The same logic works with `fill_NA` and `:=`, which also updates columns in place:

```{r fcs-dt}
data(air_miss)
setDT(air_miss)

fcs_dt <- function(dt, n_iter = 5) {
  d <- copy(dt)
  na_ozone <- is.na(d$Ozone)
  na_solar <- is.na(d[["Solar.R"]])
  d <- naive_fill_NA(d)                          # initialise
  for (iter in seq_len(n_iter)) {
    set(d, which(na_ozone), "Ozone", NA_real_)   # restore NAs
    d[, Ozone := fill_NA(.SD, "lm_bayes", "Ozone", c("Solar.R", "Wind", "Temp"))]
    set(d, which(na_solar), "Solar.R", NA_real_)
    d[, Solar.R := fill_NA_N(.SD, "pmm", "Solar.R", c("Ozone", "Wind", "Temp", "Intercept"))]
  }
  d
}

set.seed(2025)
completed_dt <- lapply(1:10, function(i) fcs_dt(air_miss))
fits_dt <- lapply(completed_dt, function(d) lm(Ozone ~ Wind + Temp, data = d))
pool(fits_dt)
```

With a monotone missing-data pattern a single pass (`n_iter = 1`) is sufficient.
For complex interlocking patterns, 5--10 iterations is typical. The OOP interface
avoids R-level data copies and is fastest for large datasets.

---

# Generating Correlated Data with `corrData`

The `corrData` module generates correlated data for simulations.
This is useful for creating test datasets with known properties.

```{r corrdata-example}
# 3 continuous variables, 100 observations
means <- c(10, 20, 30)
cor_matrix <- matrix(c(
  1.0, 0.7, 0.3,
  0.7, 1.0, 0.5,
  0.3, 0.5, 1.0
), nrow = 3)

cd <- new(corrData, 100, means, cor_matrix)
sim_data <- cd$fill("contin")
round(cor(sim_data), 2)
```

```{r corrdata-discrete}
# With 2 categorical variables: first argument is nr_cat
cd2 <- new(corrData, 2, 200, means, cor_matrix)
sim_discrete <- cd2$fill("discrete")
head(sim_discrete)
```

---

# Tips

- **Creating matrices from data frames:** R matrices hold only one type.
  Convert factors with `model.matrix()`:
  ```r
  mtcars$cyl <- factor(mtcars$cyl)
  model.matrix(~ ., data = mtcars, na.action = "na.pass")
  ```

- **Collinearity:** Always check `VIF()` before imputing. High VIF (>10) indicates
  collinearity that can destabilize imputation models.
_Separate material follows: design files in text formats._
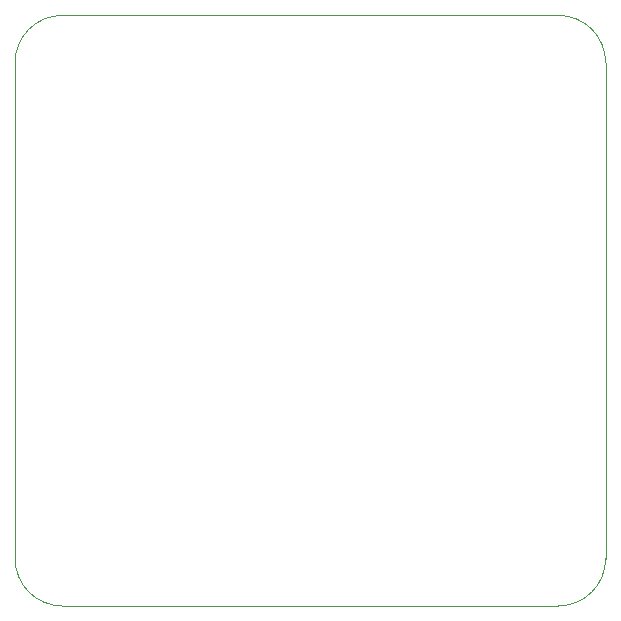
<source format=gbr>
%TF.GenerationSoftware,KiCad,Pcbnew,(6.0.4)*%
%TF.CreationDate,2022-04-04T02:45:16+02:00*%
%TF.ProjectId,DUINO,4455494e-4f2e-46b6-9963-61645f706362,rev?*%
%TF.SameCoordinates,Original*%
%TF.FileFunction,Profile,NP*%
%FSLAX46Y46*%
G04 Gerber Fmt 4.6, Leading zero omitted, Abs format (unit mm)*
G04 Created by KiCad (PCBNEW (6.0.4)) date 2022-04-04 02:45:16*
%MOMM*%
%LPD*%
G01*
G04 APERTURE LIST*
%TA.AperFunction,Profile*%
%ADD10C,0.050000*%
%TD*%
G04 APERTURE END LIST*
D10*
X196000000Y-90000000D02*
X154000000Y-90000000D01*
X200000000Y-94000000D02*
G75*
G03*
X196000000Y-90000000I-4000000J0D01*
G01*
X154000000Y-90000000D02*
G75*
G03*
X150000000Y-94000000I0J-4000000D01*
G01*
X200000000Y-136000000D02*
X200000000Y-94000000D01*
X150000000Y-136000000D02*
G75*
G03*
X154000000Y-140000000I4000000J0D01*
G01*
X154000000Y-140000000D02*
X196000000Y-140000000D01*
X196000000Y-140000000D02*
G75*
G03*
X200000000Y-136000000I0J4000000D01*
G01*
X150000000Y-94000000D02*
X150000000Y-136000000D01*
M02*

</source>
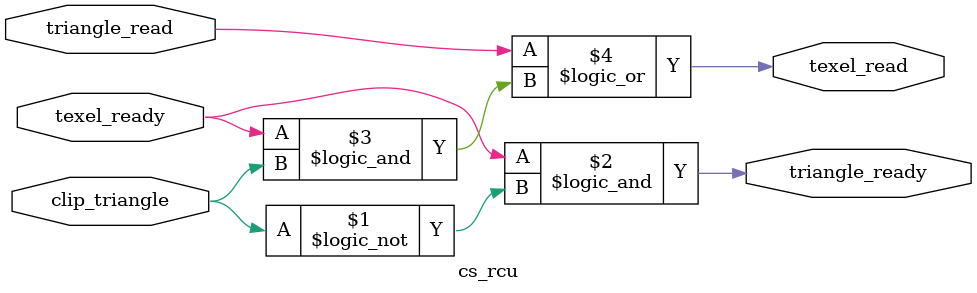
<source format=sv>

`include "defines_package.vh"

module cs_rcu
  (
   input logic 	clip_triangle,
   input logic 	texel_ready,
   input logic 	triangle_read,
   output logic triangle_ready,
   output logic texel_read
   );

   assign triangle_ready = texel_ready && !clip_triangle;
   assign texel_read = triangle_read || (texel_ready && clip_triangle);
   
endmodule // cs_rcu


</source>
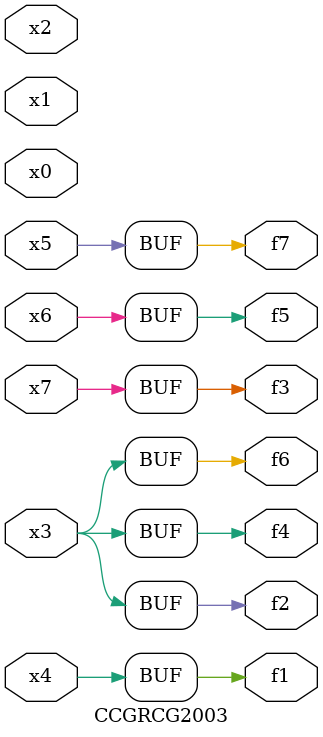
<source format=v>
module CCGRCG2003(
	input x0, x1, x2, x3, x4, x5, x6, x7,
	output f1, f2, f3, f4, f5, f6, f7
);
	assign f1 = x4;
	assign f2 = x3;
	assign f3 = x7;
	assign f4 = x3;
	assign f5 = x6;
	assign f6 = x3;
	assign f7 = x5;
endmodule

</source>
- **Error handling with groups:** Small groups may not have enough observations.
  Wrap `fill_NA()` calls in `tryCatch()`:
  ```r
  tryCatch(
    fill_NA(x = ., model = "lda", posit_y = "y", posit_x = c("x1", "x2")),
    error = function(e) .[["y"]]
  )
  ```

- **BLAS optimization:** Install an optimized BLAS library for significant speedups:
  - **Linux:** `sudo apt-get install libopenblas-dev`
  - **macOS:** See [R macOS FAQ](https://cran.r-project.org/bin/macosx/RMacOSX-FAQ.html#Which-BLAS-is-used-and-how-can-it-be-changed_003f)

---

# References

- Rubin, D.B. (1987). *Multiple Imputation for Nonresponse in Surveys*. John Wiley & Sons.

- Barnard, J. and Rubin, D.B. (1999). Small-sample degrees of freedom with
  multiple imputation. *Biometrika*, 86(4), 948-955.

- van Buuren, S. (2018). *Flexible Imputation of Missing Data* (2nd ed.). Chapman & Hall/CRC.

- Eddelbuettel, D. and Sanderson, C. (2014). RcppArmadillo: Accelerating R with
  high-performance C++ linear algebra. *Computational Statistics and Data Analysis*, 71, 1054-1063.